Would you return exactly the lines below from the line with "pelago Sardegna" through the line with "udogodnienia dla osób z", both included, and nothing else, leaving out the pictures?

..............................

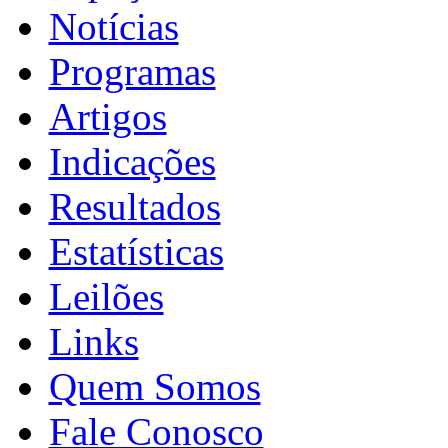
Notícias
Programas
Artigos
Indicações
Resultados
Estatísticas
Leilões
Links
Quem Somos
Fale Conosco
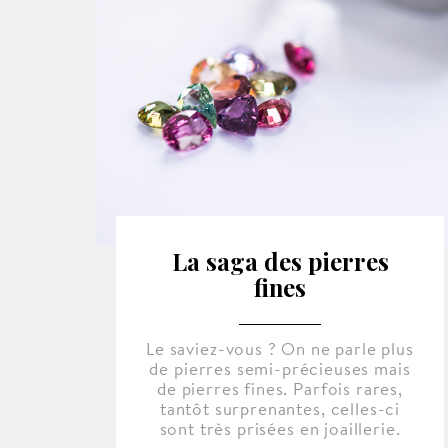
La saga des pierres
fines
Le saviez-vous ? On ne parle plus
de pierres semi-précieuses mais
de pierres fines. Parfois rares,
tantôt surprenantes, celles-ci
sont très prisées en joaillerie.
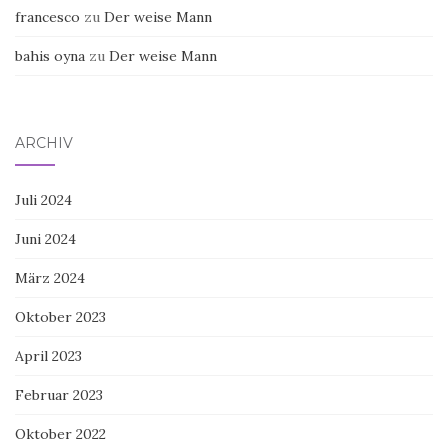
francesco
zu
Der weise Mann
bahis oyna
zu
Der weise Mann
ARCHIV
Juli 2024
Juni 2024
März 2024
Oktober 2023
April 2023
Februar 2023
Oktober 2022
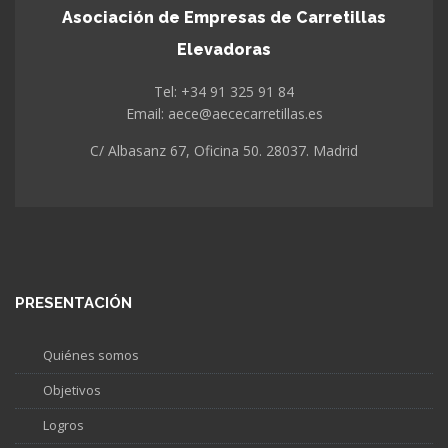
Asociación de Empresas de Carretillas
Elevadoras
Tel: +34 91 325 91 84
Email: aece@aececarretillas.es
C/ Albasanz 67, Oficina 50. 28037. Madrid
PRESENTACIÓN
Quiénes somos
Objetivos
Logros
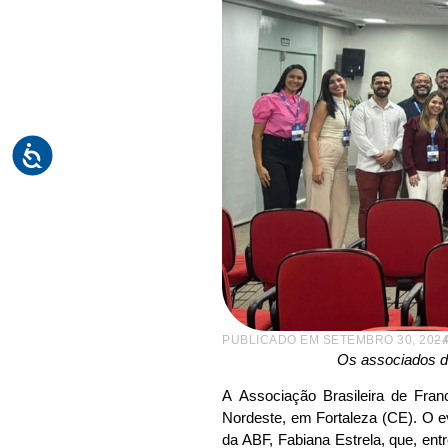
PUBLICADO EM
SETEMBRO 30, 202
– 
Os associados d
A Associação Brasileira de Fra
Nordeste, em Fortaleza (CE). O eve
da ABF, Fabiana Estrela, que, ent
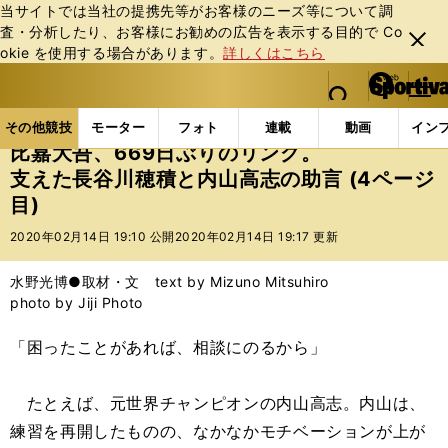
当サイトでは当社の提携先等がお客様のニーズ等について調
査・分析したり、お客様にお勧めの広告を表⽰する⽬的で Co
閉じ
okie を使⽤する場合があります。
詳しくはこちら
る
マイペ
web Sportiva (webスポルティーバ)
検索
メニュ
we
ー
その他競技の記事一覧
格闘技
ボクシング
比嘉大
b
ジ
その他競技
モーター
フォト
連載
動画
イン
ス
比嘉大吾、669日ぶりのリング。
ポ
支えた長谷川穂積と内山高志の助言 (4ページ
ル
目)
テ
ィ
2020年02月14日 19:10 公開
2020年02月14日 19:17 更新
ー
バ
水野光博●取材・文 text by Mizuno Mitsuhiro
photo by Jiji Photo
「困ったことがあれば、相談にのるから」
たとえば、元世界チャンピオンの内山高志。内山は、
練習を再開したものの、なかなかモチベーションが上が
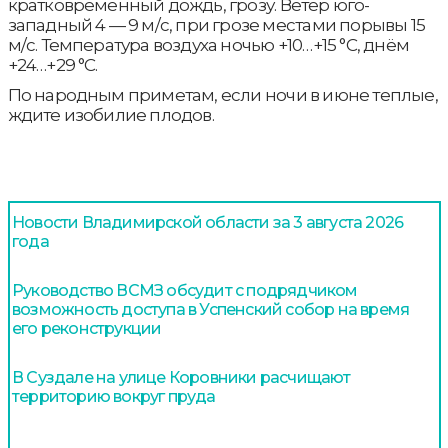
кратковременный дождь, грозу. Ветер юго-
западный 4 — 9 м/с, при грозе местами порывы 15
м/с. Температура воздуха ночью +10…+15 °С, днём
+24…+29 °С.
По народным приметам, если ночи в июне теплые,
ждите изобилие плодов.
Новости Владимирской области за 3 августа 2026
года
Руководство ВСМЗ обсудит с подрядчиком
возможность доступа в Успенский собор на время
его реконструкции
В Суздале на улице Коровники расчищают
территорию вокруг пруда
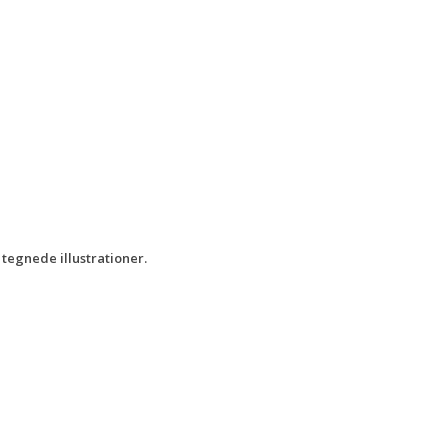
tegnede illustrationer.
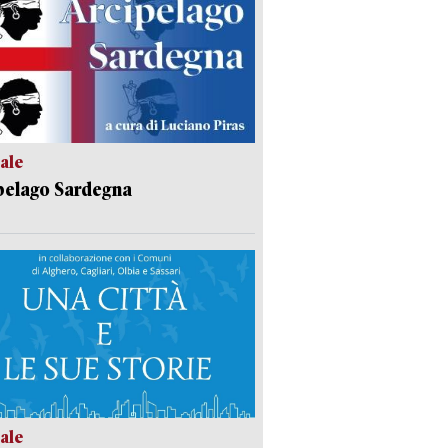
ale
pelago Sardegna
ale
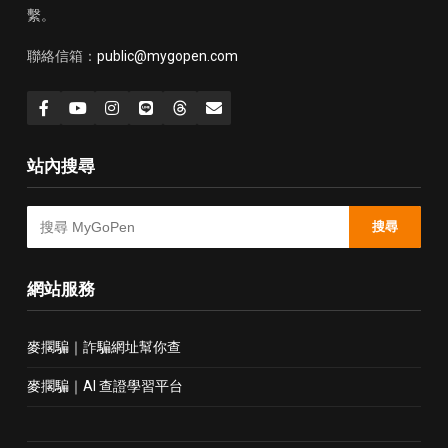
繫。
聯絡信箱：
public@mygopen.com
站內搜尋
搜尋
網站服務
麥擱騙｜詐騙網址幫你查
麥擱騙｜AI 查證學習平台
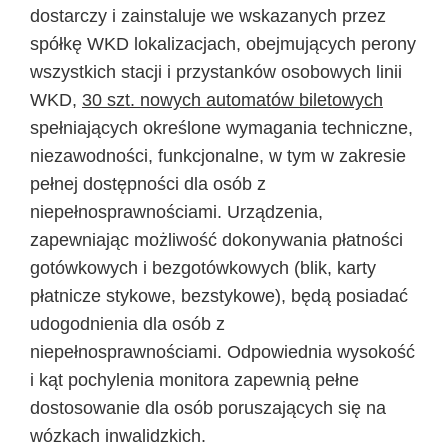
dostarczy i zainstaluje we wskazanych przez
spółkę WKD lokalizacjach, obejmujących perony
wszystkich stacji i przystanków osobowych linii
WKD,
30 szt. nowych automatów biletowych
spełniających określone wymagania techniczne,
niezawodności, funkcjonalne, w tym w zakresie
pełnej dostępności dla osób z
niepełnosprawnościami. Urządzenia,
zapewniając możliwość dokonywania płatności
gotówkowych i bezgotówkowych (blik, karty
płatnicze stykowe, bezstykowe), będą posiadać
udogodnienia dla osób z
niepełnosprawnościami. Odpowiednia wysokość
i kąt pochylenia monitora zapewnią pełne
dostosowanie dla osób poruszających się na
wózkach inwalidzkich.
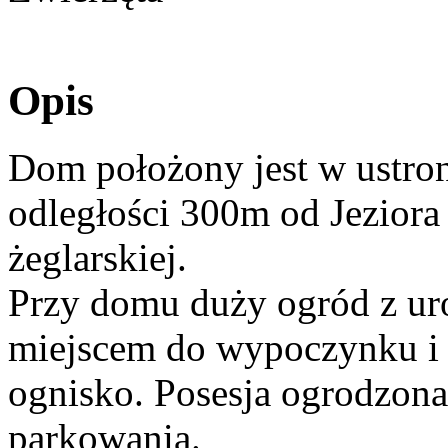
Opis
Dom położony jest w ustro
odległości 300m od Jeziora
żeglarskiej.
Przy domu duży ogród z u
miejscem do wypoczynku i r
ognisko. Posesja ogrodzon
parkowania.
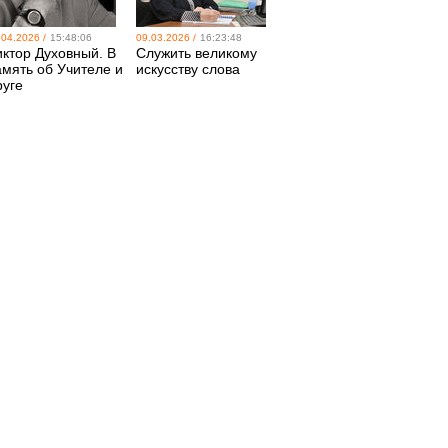
.04.2026 /
15:48:06
09.03.2026 /
16:23:48
иктор Духовный. В
Служить великому
амять об Учителе и
искусству слова
руге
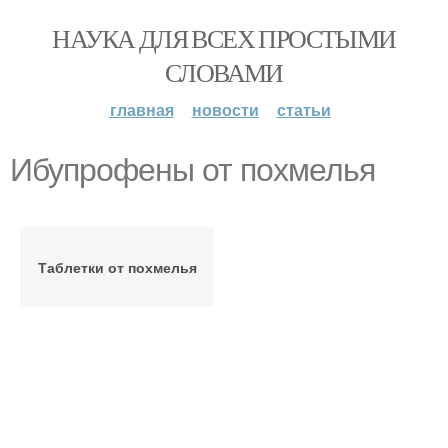
НАУКА ДЛЯ ВСЕХ ПРОСТЫМИ
СЛОВАМИ
главная
новости
статьи
Ибупрофены от похмелья
Таблетки от похмелья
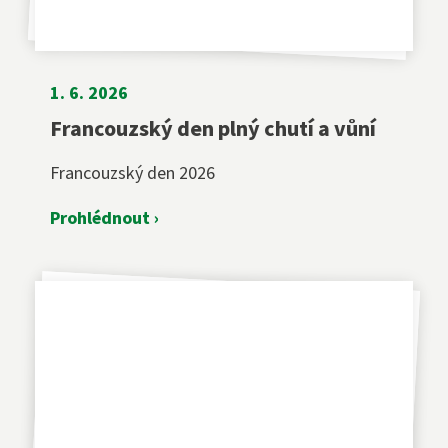
1. 6. 2026
Francouzský den plný chutí a vůní
Francouzský den 2026
Prohlédnout ›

..............................

EXPECTED ANSWER:
pelago Sardegna
ale
繫。
聯絡信箱：
public@mygopen.com
站內搜尋
搜尋
網站服務
麥擱騙｜詐騙網址幫你查
麥擱騙｜AI 查證學習平台
dostarczy i zainstaluje we wskazanych przez
spółkę WKD lokalizacjach, obejmujących perony
wszystkich stacji i przystanków osobowych linii
WKD,
30 szt. nowych automatów biletowych
spełniających określone wymagania techniczne,
niezawodności, funkcjonalne, w tym w zakresie
pełnej dostępności dla osób z
niepełnosprawnościami. Urządzenia,
zapewniając możliwość dokonywania płatności
gotówkowych i bezgotówkowych (blik, karty
płatnicze stykowe, bezstykowe), będą posiadać
udogodnienia dla osób z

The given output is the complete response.